その質問に一つ一つ答えながら、そして引率で来られた先生に英語に訳してもらいながら、あわせてこんな話をしました。それはこの礼拝堂の祭壇の後ろに掛けられているタペストリーについてです。これは教会の創立100周年の記念に、パイプオルガンと共にささげられたものです。会衆席からは一枚の布のように見えるこのタペストリーですが、近くで見てみるとパイプに布を巻きつけて、それがたくさん合わさって出来ていることに気づかされます。しかもそのパイプも太さはまちまちです。
隣どうしにある2本のパイプを見てみても、それぞれが違う色で構成されています。でもこうやって一つの作品として遠くから見たときには、そのような一つ一つの色や形状の違いなど気にならなくなるわけです。
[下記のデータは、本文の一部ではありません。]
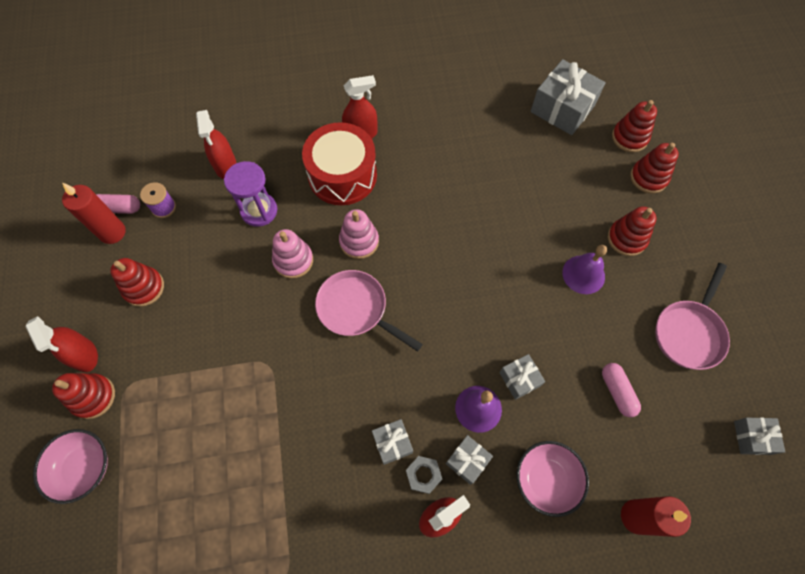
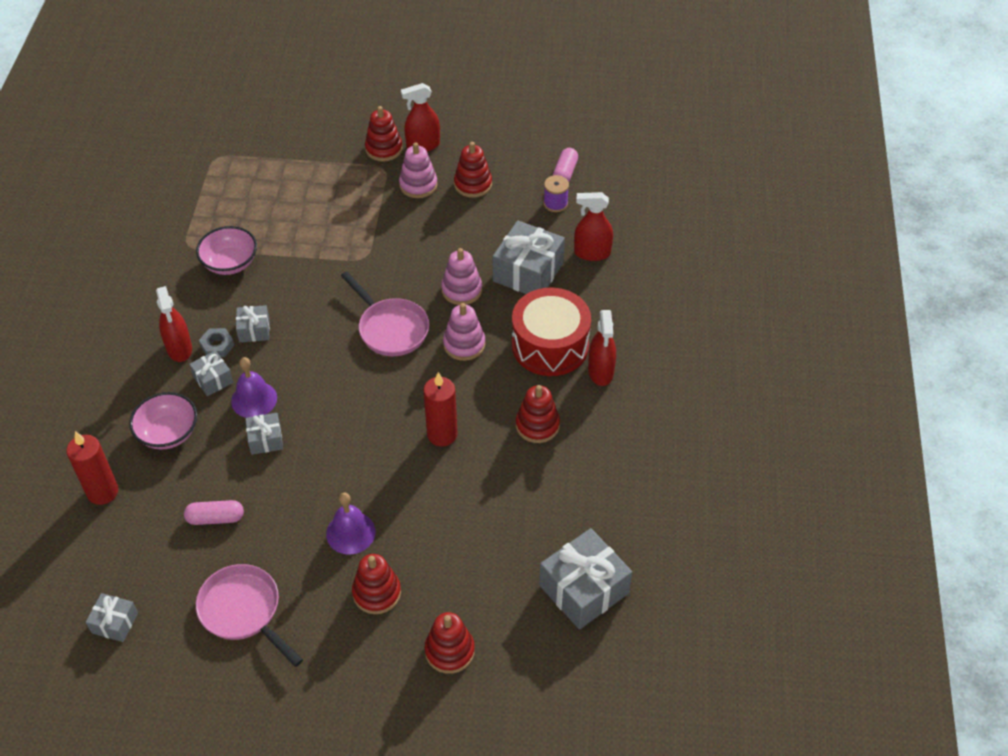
camera: 105 degrees right, 15 degrees down
pink bowl [33,429,108,504] -> pink bowl moved to [196,226,257,275]
red candle [62,183,126,244] -> red candle moved to [423,372,458,447]
purple hourglass [224,161,277,227] -> grey gift [493,220,565,294]
pink pan [315,270,423,352] -> pink pan turned 90 degrees clockwise [341,272,429,356]
red stacking toy [612,100,657,152] -> red stacking toy moved to [516,385,560,443]
none -> pink stacking toy [399,142,438,198]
その学生さんたちですが、日本人もインドネシア人もいました。性別も、年齢も、宗教も、育った環境も、考え方も、様々な違いがありました。でもこの礼拝堂の座席に座り、話を聞いていました。その姿を見ると神さまにとって、わたしたちの小さな違いなんてどうでもいいのではないか、そう思うわけです。
その違いを大きなみ腕で受けとめ、そしてその結びつきによって大きな世界、神の国を作り上げていく。これこそが神さまのみ心であり、イエス様がわたしたちの間に遣わされた意味なのだと思います。同じ色、同じ種類の布を、そして同じ民族、同じ考え方の人だけを受け入れるために、イエス様は来られたのではありません。ご自分の肉と血をすべての人に与えるために、イエス様は十字架へと向かわれました。肉と血をいただく、つまりイエス様を受け入れるすべての人が神さまの愛の中に生かされるように、十字架につけられたのです。
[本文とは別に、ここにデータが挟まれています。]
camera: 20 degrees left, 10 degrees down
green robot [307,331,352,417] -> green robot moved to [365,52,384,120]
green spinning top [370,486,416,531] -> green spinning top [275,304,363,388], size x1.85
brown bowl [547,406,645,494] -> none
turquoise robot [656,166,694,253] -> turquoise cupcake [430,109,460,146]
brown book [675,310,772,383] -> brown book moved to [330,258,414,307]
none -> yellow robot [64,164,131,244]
「どうしてこの人は自分の肉を我々に食べさせることができるのか」、そう吐き捨てながら離れていくユダヤ人のためにも、十字架を前に逃げ出してしまった弟子たちのためにも、イエス様の十字架から2000年経ったこの場所で食卓につく人たちのためにも、そしてそれだけではない、今教会の外にいるすべての人のためにも、その身をささげられたのです。
わたしたちは聖餐式を、どのような思いで受けているでしょうか。これは自分たちだけに与えられた特権ではないんです。神さまはそうではなく、すべての人たちと食卓を分かち合うようにと、わたしたちに求めているのです。だからわたしたちは、この礼拝を開かれたものにしていかなければなりません。あなたはここにふさわしくないとか、静かにできないならここから出て行きなさいとか、そういうことはあってはならないことだと、そう思うのです。なぜなら、わたしたちが大事にしている主の陪餐は、喜びの宴だからです。神さまが招いてくださった祝宴だからです。そしてその門は、すべての人に開かれている。そのことをわたしたちは意識しながら、イエス様を受け入れていきましょう。「このパンを食べる者は永遠に生きる」と、イエス様は語られます。神さまにいつまでも生かされ、たとえ死によって肉体が滅んだとしても、神さまの元で永遠に憩う。それが神さまのみ心です。そのためにイエス様はおられるのです。そのことを心に留め、わたしたちは歩んでまいりましょう。そしてこの喜びの宴を、一人でも多くの人たちと分かち合うことができますように、遣わされた場所でわたしたちもまた神さまの愛を伝えることができればと思います。
今日もわたしたちは、イエス様の体と血をいただきます。この養いによって生かされていることを、感謝したいと思います。